130 bin işçiye sağlık sigortası
Kovid-19 salgını döneminde pek çok işveren işgücü maliyetlerini karşılamak noktasında önemli zorluklar yaşadı. Ancak bu dönemde Türkiye ekonomisinin lokomotifi metal sanayinde faaliyet gösteren 241 şirketi temsil eden Türkiye Metal Sanayicileri Sendikası (MESS), üye işyerlerindeki 130 bin çalışan için Tamamlayıcı Sağlık Sigortası sağlamaya devam etti.
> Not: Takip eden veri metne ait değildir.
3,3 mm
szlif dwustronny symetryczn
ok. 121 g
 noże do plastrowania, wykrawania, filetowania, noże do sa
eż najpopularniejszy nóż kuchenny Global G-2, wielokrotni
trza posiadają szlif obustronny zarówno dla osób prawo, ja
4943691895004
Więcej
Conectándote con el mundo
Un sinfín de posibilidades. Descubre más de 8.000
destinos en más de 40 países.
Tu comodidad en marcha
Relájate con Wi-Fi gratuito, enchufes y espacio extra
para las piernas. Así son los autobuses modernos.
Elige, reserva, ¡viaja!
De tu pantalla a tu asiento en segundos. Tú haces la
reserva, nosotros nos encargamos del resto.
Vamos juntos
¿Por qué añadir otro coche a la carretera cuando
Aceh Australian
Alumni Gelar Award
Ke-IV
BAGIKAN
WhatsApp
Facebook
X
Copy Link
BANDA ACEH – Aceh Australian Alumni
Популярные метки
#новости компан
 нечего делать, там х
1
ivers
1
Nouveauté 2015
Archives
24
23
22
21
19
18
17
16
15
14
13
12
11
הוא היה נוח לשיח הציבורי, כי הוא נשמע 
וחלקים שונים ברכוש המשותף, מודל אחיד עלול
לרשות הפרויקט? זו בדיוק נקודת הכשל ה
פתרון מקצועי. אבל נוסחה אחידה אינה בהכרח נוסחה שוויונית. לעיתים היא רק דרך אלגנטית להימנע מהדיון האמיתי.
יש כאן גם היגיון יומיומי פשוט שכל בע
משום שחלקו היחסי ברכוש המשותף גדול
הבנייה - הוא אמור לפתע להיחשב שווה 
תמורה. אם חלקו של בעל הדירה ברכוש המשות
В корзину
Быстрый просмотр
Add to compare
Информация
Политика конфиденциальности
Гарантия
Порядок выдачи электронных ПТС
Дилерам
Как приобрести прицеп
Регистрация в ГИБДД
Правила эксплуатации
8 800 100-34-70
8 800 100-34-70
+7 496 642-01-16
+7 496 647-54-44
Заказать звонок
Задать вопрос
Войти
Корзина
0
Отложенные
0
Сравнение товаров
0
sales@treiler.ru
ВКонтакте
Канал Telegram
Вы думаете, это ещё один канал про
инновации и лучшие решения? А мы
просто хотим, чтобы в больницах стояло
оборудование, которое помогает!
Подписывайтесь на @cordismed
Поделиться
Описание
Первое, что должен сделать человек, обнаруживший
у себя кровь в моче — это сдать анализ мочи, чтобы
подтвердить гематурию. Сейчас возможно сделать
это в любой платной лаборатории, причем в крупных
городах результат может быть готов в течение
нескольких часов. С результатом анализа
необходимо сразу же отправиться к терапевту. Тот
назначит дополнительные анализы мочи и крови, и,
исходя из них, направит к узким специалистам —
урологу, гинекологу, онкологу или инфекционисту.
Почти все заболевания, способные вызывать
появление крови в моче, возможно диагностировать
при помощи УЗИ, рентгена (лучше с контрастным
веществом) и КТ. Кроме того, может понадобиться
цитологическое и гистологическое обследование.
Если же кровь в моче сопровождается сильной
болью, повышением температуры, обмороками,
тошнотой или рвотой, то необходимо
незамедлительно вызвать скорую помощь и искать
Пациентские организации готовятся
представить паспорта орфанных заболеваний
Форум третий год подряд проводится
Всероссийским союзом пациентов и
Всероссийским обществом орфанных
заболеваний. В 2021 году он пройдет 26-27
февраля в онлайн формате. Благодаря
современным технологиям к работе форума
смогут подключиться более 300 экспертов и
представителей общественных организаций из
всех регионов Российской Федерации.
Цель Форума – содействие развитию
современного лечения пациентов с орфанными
Tamamlayıcı Sağlık Sigortası, sigortalıların SGK ile anlaşmalı özel hastanelerde fark ücreti ödemeden sağlık hizmetlerinden yararlanmasını sağlayan özel bir sağlık sigortası ürünü. Türkiye’de bir işveren sendikası tarafından gerçekleştirilen ilk ve tek olan uygulama, aynı zamanda Türkiye’nin en büyük sağlık sigortası poliçesi olma özelliğini de taşıyor.
Kovid-19 dahil
MESS, üye işyerlerindeki toplu iş sözleşmesi kapsamında yer alan 130 bin çalışan için Tamamlayıcı Sağlık Sigortası sağlıyor. Yeni nesil sendikacılık anlayışının güzel bir örneği olan uygulama sayesinde çalışanların 600’den fazla sağlık kurumunda tedavi olması sağlanıyor. Söz konusu uygulama, bir taraftan çalışanların refah düzeyini artırırken, diğer taraftan sendikalı olmanın önemini de ortaya koyuyor.
MESS Yönetim Kurulu Başkanı Özgür Burak Akkol, Tamamlayıcı Sağlık Sigortası sayesinde bugüne kadar 14 binden fazla ameliyat ve 800 bine yakın tedavi hizmeti gerçekleştiğini ve toplu iş sözleşmesi kapsamındaki çalışanlarının 160 milyon lira tutarında sağlık hizmetinden yararlandıklarını ifade ediyor. Dahası, Kovid-19 tedavileri de sigorta kapsamına dahil edilmiş durumda.